“A luta dos trabalhadores vai intensificar-se”. O governo “tem necessariamente de dar uma resposta muito mais dinâmica nos próximos tempos”. Os dois avisos citados vêm da boca do líder da CGTP, o braço sindical do PCP. Num momento em que, no governo, se prepara o Orçamento de Estado para 2018, é óbvia a tentativa de condicionar as opções políticas. Menos óbvio, mas muito mais importante de entender, é o significado destas movimentações: o PCP chamou os sindicatos porque percebeu que, nesta fase, amarrado à geringonça e sem condições políticas para “roer a corda”, se esgotou a sua força negocial junto do governo.

Não é a primeira vez que tal coisa acontece. Quando, em 2013, o governo PSD-CDS enfrentou a sua mais dura crise, com o pedido de demissão de Paulo Portas, a solução política encontrada foi o reforçar do compromisso do CDS no governo. O partido de Portas ganhou uma nova pasta, a da Economia, e o seu líder ascendeu à posição de vice-primeiro-ministro. Ou seja, a partir daquela hora, o CDS passou a co-assinar todas as decisões do governo. Não faltou, à época, quem visse neste resultado o brilhantismo táctico de Portas – como se a crise política tivesse sido deliberadamente engendrada para produzir este desfecho. Mas essa leitura está evidentemente errada. Após o Verão de 2013, o CDS ficou tão mergulhado no governo que perdeu a margem de manobra que, até então, tinha usado para criticar e influenciar o rumo das opções políticas (as célebres linhas vermelhas). Isto é, perdeu a sua influência negocial. Sim, do ponto de vista formal, saiu reforçado. Mas, na prática, o reforço dos seus poderes foi ilusório, pois ganhou limitações à sua acção que antes não tinha. Resultado: ficou preso ao PSD.

O episódio do CDS em 2013 resume bem a situação que hoje se vive no PCP. Ao apoiar no parlamento um governo PS, o PCP ganhou preponderância sobre as opções políticas do governo. Mas, esse poder de influência tem-se revelado menor do que previsto e tende a esvair-se com tremenda velocidade. Sim, houve ganhos imediatos para o PCP nos transportes e na educação, sectores vitais para a CGTP, que os comunistas tinham urgência em resgatar. Mas, para além disso, pouco ou nada se viu. Por um lado, as medidas emblemáticas (como o fim dos cortes nos vencimentos da função pública ou o aumento do salário mínimo) eram compromissos já assumidos pelo PS. Por outro lado, a contenção orçamental nos serviços públicos ou no investimento público pouco separa Mário Centeno de Vítor Gaspar. As mãos do PCP estão longíssimas do fundamental.

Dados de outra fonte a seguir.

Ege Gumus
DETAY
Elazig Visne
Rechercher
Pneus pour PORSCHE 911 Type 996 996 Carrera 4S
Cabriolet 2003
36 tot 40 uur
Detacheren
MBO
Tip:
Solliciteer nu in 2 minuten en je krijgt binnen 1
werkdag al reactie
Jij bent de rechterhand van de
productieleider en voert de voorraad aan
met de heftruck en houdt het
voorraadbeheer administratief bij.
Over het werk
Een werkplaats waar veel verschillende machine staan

Na política, a melhor forma de calar alguém incómodo é atribuir-lhe poder e responsabilidades. Aconteceu com o CDS, em 2013, tal como acontece agora com o PCP. Com uma diferença fundamental, repleta de implicações: ao contrário do CDS, o PCP é o motor da oposição política em Portugal, através das suas estruturas sindicais. Isto dá-nos dois ângulos de leitura. O primeiro diz que amarrar o PCP é determinante para silenciar a oposição. O segundo lembra que o PCP terá sempre as estruturas sindicais para pressionar o governo quando, a nível parlamentar, estiver impedido de o fazer.

O primeiro ângulo é aquele que interessa ao PS e que o PCP tolerou enquanto sentiu compensação em ganhos de influência política. O segundo ângulo é aquele que despontou nas últimas semanas. Hoje, apesar de andar de mão dada com o PS, o PCP vê-se quase tão pouco influente como foi nos anos da troika – na segurança social, nas finanças, na economia, na saúde, cada reivindicação comunista é negada pelos ministros da tutela. Ora, até onde irá o PCP para retomar uma posição de força? Não há muitas hipóteses. Ou se liberta do PS e das suas políticas. Ou força o PS a ceder aos seus interesses e pedidos. A CGTP está no terreno a tentar a segunda, apesar dos respectivos custos orçamentais incomportáveis para o plano de Centeno. Os olhos dos comentadores estão sobre o PSD, mas a longevidade do governo, sobretudo após as eleições autárquicas, será ditada por este braço-de-ferro.